A true second brain steps up from those basics. David Allen’s Getting Things Done system is an example of this higher level of functionality. But it has a few weaknesses, especially for authors, primarily arising because Allen devised his system for non-writers, and before the Internet really got going.

These days, we’re all drowning in the information overload. Allcott’s system addresses that.

And that’s where a second brain comes to the fore.

There are systems out there that deal with *just* managing the information that comes at you. Zettelkasten is one of the earliest and possibly the most famous one, and there are variations upon this. Tiago Forte’s Building a Second Brain system might only include data management. I can’t check on this because his course costs $2,000 USD, last time I checked (the price goes up with every term). He does have a book coming out in August 2022, and I’ll be curious to read it.

Allcott comes at it differently. He combines your tasks lists, calendar and all the information sources that deluge you every day: Blog posts, emails (especially emails), web sites, on-line groups, all the books you read, documents, snail mail, everything. He has devised a system that lets you capture all that information, no matter what the source, and deal with it in a sensible way that takes the pressure off you to remember. It prevents you from saving every byte of possibly useful information and promptly forgetting it forever.

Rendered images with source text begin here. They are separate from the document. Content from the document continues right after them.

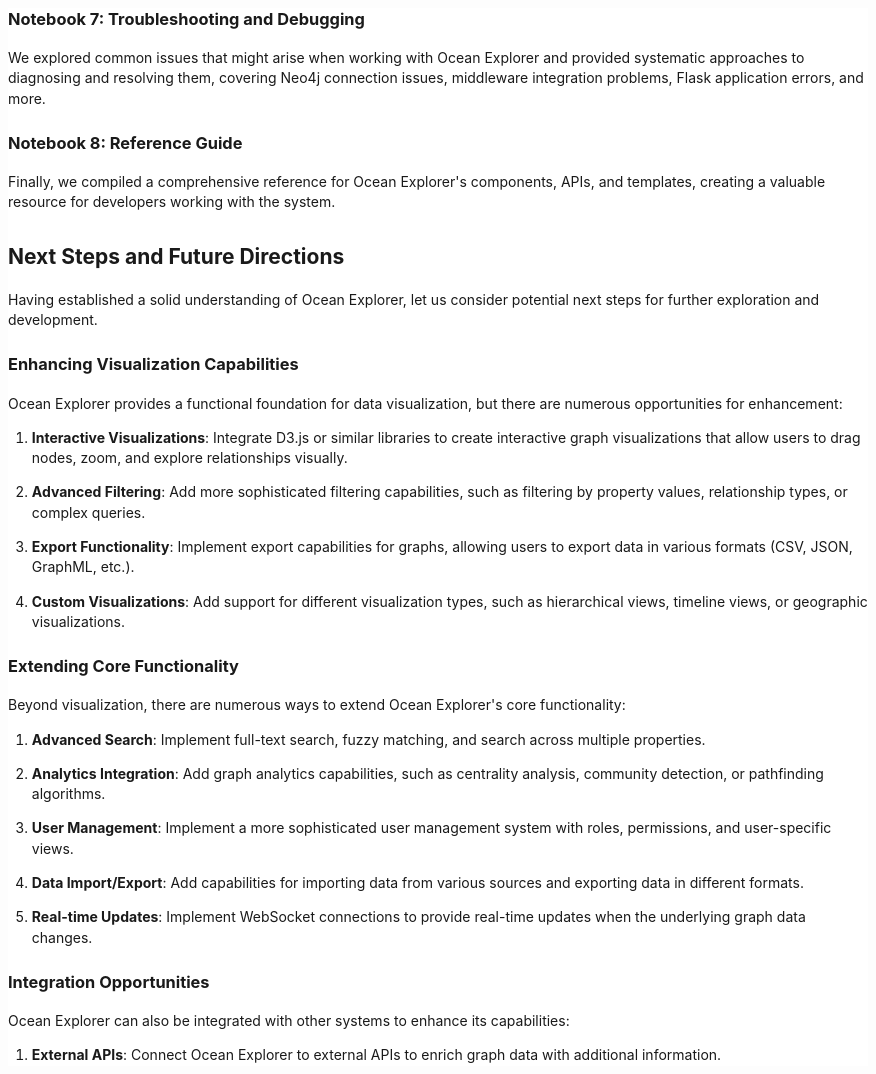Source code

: ### Notebook 7: Troubleshooting and Debugging
We explored common issues that might arise when working with Ocean Explorer and provided systematic approaches to diagnosing and resolving them, covering Neo4j connection issues, middleware integration problems, Flask application errors, and more.

### Notebook 8: Reference Guide
Finally, we compiled a comprehensive reference for Ocean Explorer's components, APIs, and templates, creating a valuable resource for developers working with the system.

## Next Steps and Future Directions

Having established a solid understanding of Ocean Explorer, let us consider potential next steps for further exploration and development.

### Enhancing Visualization Capabilities

Ocean Explorer provides a functional foundation for data visualization, but there are numerous opportunities for enhancement:

1. **Interactive Visualizations**: Integrate D3.js or similar libraries to create interactive graph visualizations that allow users to drag nodes, zoom, and explore relationships visually.

2. **Advanced Filtering**: Add more sophisticated filtering capabilities, such as filtering by property values, relationship types, or complex queries.

3. **Export Functionality**: Implement export capabilities for graphs, allowing users to export data in various formats (CSV, JSON, GraphML, etc.).

4. **Custom Visualizations**: Add support for different visualization types, such as hierarchical views, timeline views, or geographic visualizations.

### Extending Core Functionality

Beyond visualization, there are numerous ways to extend Ocean Explorer's core functionality:

1. **Advanced Search**: Implement full-text search, fuzzy matching, and search across multiple properties.

2. **Analytics Integration**: Add graph analytics capabilities, such as centrality analysis, community detection, or pathfinding algorithms.

3. **User Management**: Implement a more sophisticated user management system with roles, permissions, and user-specific views.

4. **Data Import/Export**: Add capabilities for importing data from various sources and exporting data in different formats.

5. **Real-time Updates**: Implement WebSocket connections to provide real-time updates when the underlying graph data changes.

### Integration Opportunities

Ocean Explorer can also be integrated with other systems to enhance its capabilities:

1. **External APIs**: Connect Ocean Explorer to external APIs to enrich graph data with additional information.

All of it functions as your second brain, one that doesn’t forget or overlook anything.

This is particularly useful for writers. Even fiction writers build up an enormous cache of saved posts, blogs, documents, and more that we acquire for research. We have even more books (both fiction and non-fiction), podcasts, notes we’ve taken from courses, webinars and lectures, and notes we’ve clipped from author groups and associations, recordings and notes from conferences…. You get the idea.

Allcott’s system deals with all of it. And unlike David Allen, he doesn’t give you just one way to do it. He actually encourages you to use what systems you already have in place and only discard them if they’re really not working for you. He shows you how to examine your current system, figure out where it’s not working for you, and change it so it does.

Daily, weekly and monthly reviews are a large component of the system, which was a piece that I was missing from my own second brain system–and I learned from Allcott’s book that I already had most of the pieces in place. Reviewing is where the gold is found. It’s not a onerous process, either.

If you struggle to deal with the flood of information, or have mountains of notebooks collecting dust, check out Allcott’s book. It’s well worth a read.